Look through the material that follows and show every line with the string "tier".
*** Opening of Source data ***
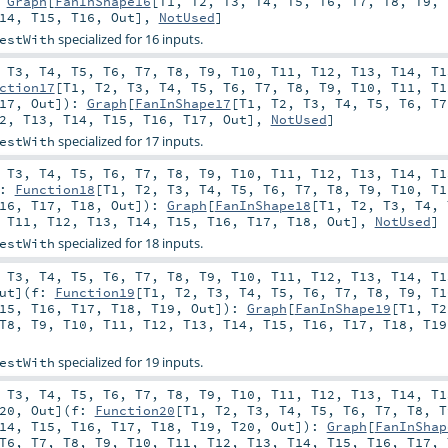
:
Graph
[
FanInShape16
[
T1
,
T2
,
T3
,
T4
,
T5
,
T6
,
T7
,
T8
,
T9
,
14
,
T15
,
T16
,
Out
],
NotUsed
]
specialized for 16 inputs.
estWith
,
T3
,
T4
,
T5
,
T6
,
T7
,
T8
,
T9
,
T10
,
T11
,
T12
,
T13
,
T14
,
T1
ction17
[
T1
,
T2
,
T3
,
T4
,
T5
,
T6
,
T7
,
T8
,
T9
,
T10
,
T11
,
T1
17
,
Out
]
)
:
Graph
[
FanInShape17
[
T1
,
T2
,
T3
,
T4
,
T5
,
T6
,
T7
2
,
T13
,
T14
,
T15
,
T16
,
T17
,
Out
],
NotUsed
]
specialized for 17 inputs.
estWith
,
T3
,
T4
,
T5
,
T6
,
T7
,
T8
,
T9
,
T10
,
T11
,
T12
,
T13
,
T14
,
T1
f:
Function18
[
T1
,
T2
,
T3
,
T4
,
T5
,
T6
,
T7
,
T8
,
T9
,
T10
,
T1
16
,
T17
,
T18
,
Out
]
)
:
Graph
[
FanInShape18
[
T1
,
T2
,
T3
,
T4
,
,
T11
,
T12
,
T13
,
T14
,
T15
,
T16
,
T17
,
T18
,
Out
],
NotUsed
]
specialized for 18 inputs.
estWith
,
T3
,
T4
,
T5
,
T6
,
T7
,
T8
,
T9
,
T10
,
T11
,
T12
,
T13
,
T14
,
T1
ut
]
(
f:
Function19
[
T1
,
T2
,
T3
,
T4
,
T5
,
T6
,
T7
,
T8
,
T9
,
T1
15
,
T16
,
T17
,
T18
,
T19
,
Out
]
)
:
Graph
[
FanInShape19
[
T1
,
T2
T8
,
T9
,
T10
,
T11
,
T12
,
T13
,
T14
,
T15
,
T16
,
T17
,
T18
,
T19
specialized for 19 inputs.
estWith
,
T3
,
T4
,
T5
,
T6
,
T7
,
T8
,
T9
,
T10
,
T11
,
T12
,
T13
,
T14
,
T1
20
,
Out
]
(
f:
Function20
[
T1
,
T2
,
T3
,
T4
,
T5
,
T6
,
T7
,
T8
,
T
14
,
T15
,
T16
,
T17
,
T18
,
T19
,
T20
,
Out
]
)
:
Graph
[
FanInShap
T6
,
T7
,
T8
,
T9
,
T10
,
T11
,
T12
,
T13
,
T14
,
T15
,
T16
,
T17
,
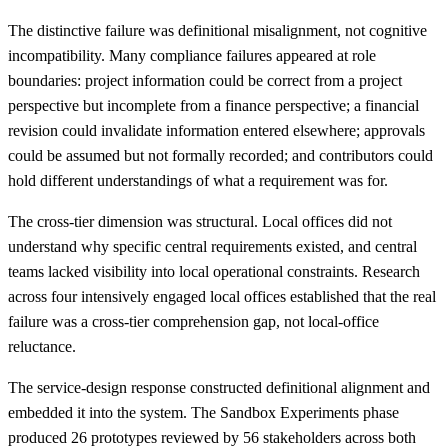
The distinctive failure was definitional misalignment, not cognitive
incompatibility. Many compliance failures appeared at role
boundaries: project information could be correct from a project
perspective but incomplete from a finance perspective; a financial
revision could invalidate information entered elsewhere; approvals
could be assumed but not formally recorded; and contributors could
hold different understandings of what a requirement was for.
The cross-tier dimension was structural. Local offices did not
understand why specific central requirements existed, and central
teams lacked visibility into local operational constraints. Research
across four intensively engaged local offices established that the real
failure was a cross-tier comprehension gap, not local-office
reluctance.
The service-design response constructed definitional alignment and
embedded it into the system. The Sandbox Experiments phase
produced 26 prototypes reviewed by 56 stakeholders across both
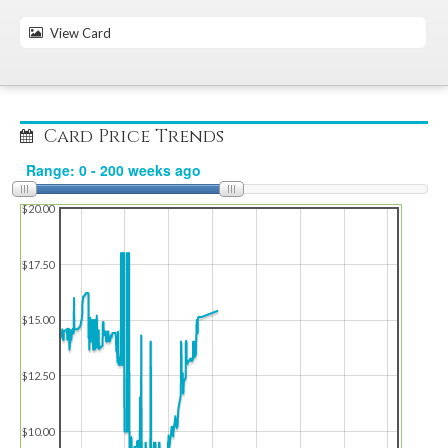
View Card
Card Price Trends
$20.00
$17.50
$15.00
$12.50
$10.00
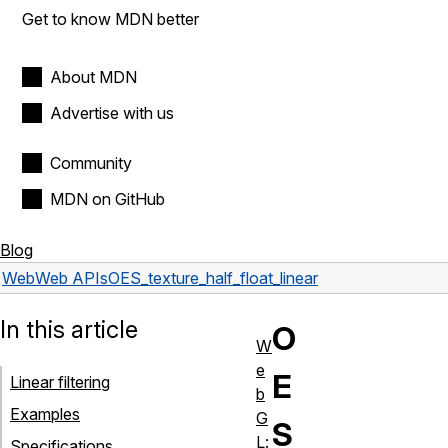
Get to know MDN better
About MDN
Advertise with us
Community
MDN on GitHub
Blog
Web
Web APIs
OES_texture_half_float_linear
In this article
O
W
e
E
Linear filtering
b
Examples
G
S
L:
Specifications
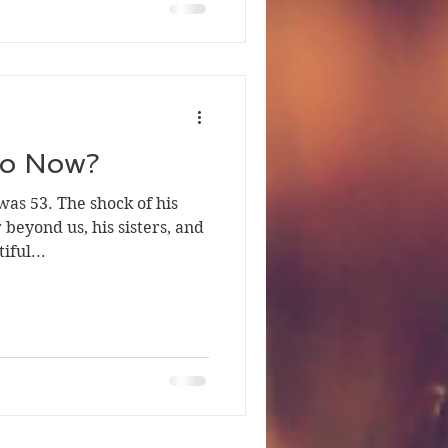
o Now?
was 53. The shock of his
beyond us, his sisters, and
iful...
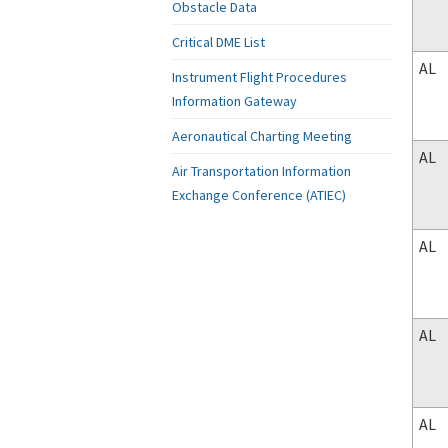
Obstacle Data
Critical DME List
AL
Instrument Flight Procedures
Information Gateway
Aeronautical Charting Meeting
AL
Air Transportation Information
Exchange Conference (ATIEC)
AL
AL
AL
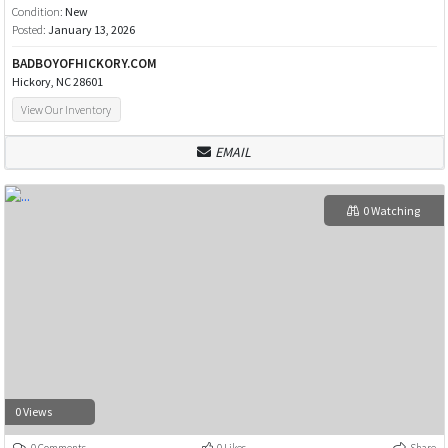
Condition:
New
Posted:
January 13, 2026
BADBOYOFHICKORY.COM
Hickory, NC 28601
View Our Inventory
EMAIL
0 Watching
0 Views
0 Comments
0 Likes
Share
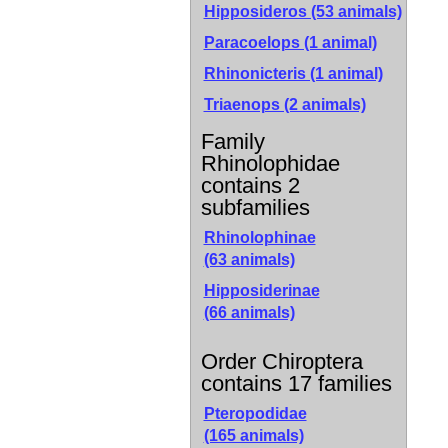
Hipposideros (53 animals)
Paracoelops (1 animal)
Rhinonicteris (1 animal)
Triaenops (2 animals)
Family
Rhinolophidae
contains 2
subfamilies
Rhinolophinae
(63 animals)
Hipposiderinae
(66 animals)
Order Chiroptera
contains 17 families
Pteropodidae
(165 animals)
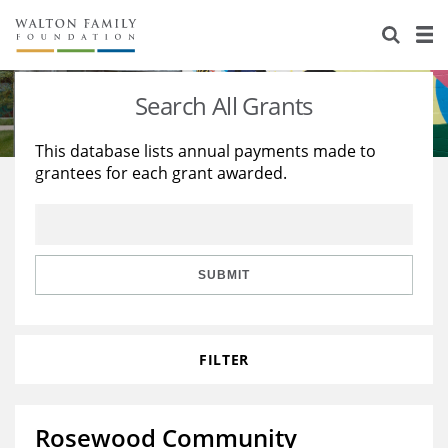
About Us
Staff
Stories
Search All Grants
Newsroom
Our Work
This database lists annual payments made to
grantees for each grant awarded.
Reports & Financials
Education
Learning
Contact Us
Environment
Knowledge Center
Grants
Home Region
Flashcards
Resources for Grantees
Careers
SUBMIT
Grants Database
Opportunity Survey 2026
FILTER
Design Excellence
Rosewood Community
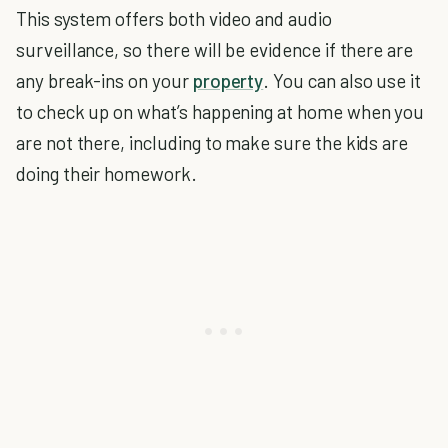
This system offers both video and audio
surveillance, so there will be evidence if there are
any break-ins on your
property
. You can also use it
to check up on what’s happening at home when you
are not there, including to make sure the kids are
doing their homework.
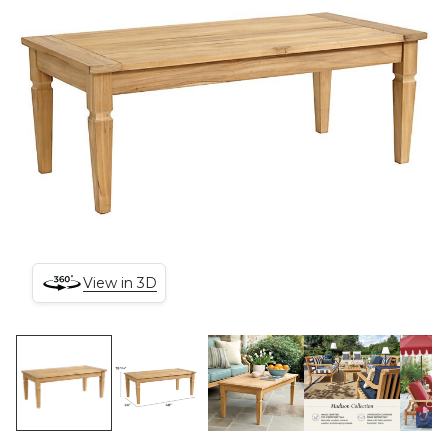
View in 3D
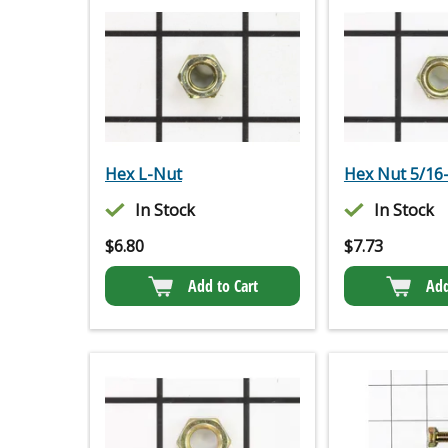
Hex L-Nut
Hex Nut 5/16
In Stock
In Stock
$
6.80
$
7.73
Add to Cart
Add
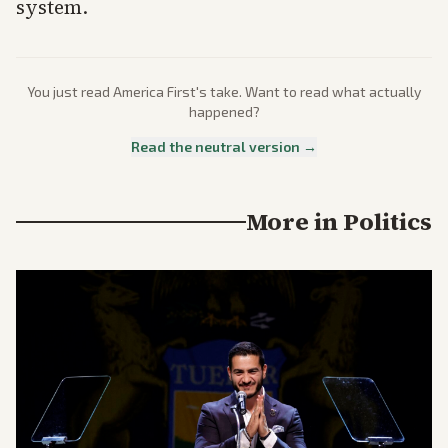
system.
You just read
America First
's take. Want to read what actually
happened?
Read the neutral version →
More in
Politics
*** Close of Source data ***
- Response to the task
The cross-tier dimension was structural. Local offices did not
failure was a cross-tier comprehension gap, not local-office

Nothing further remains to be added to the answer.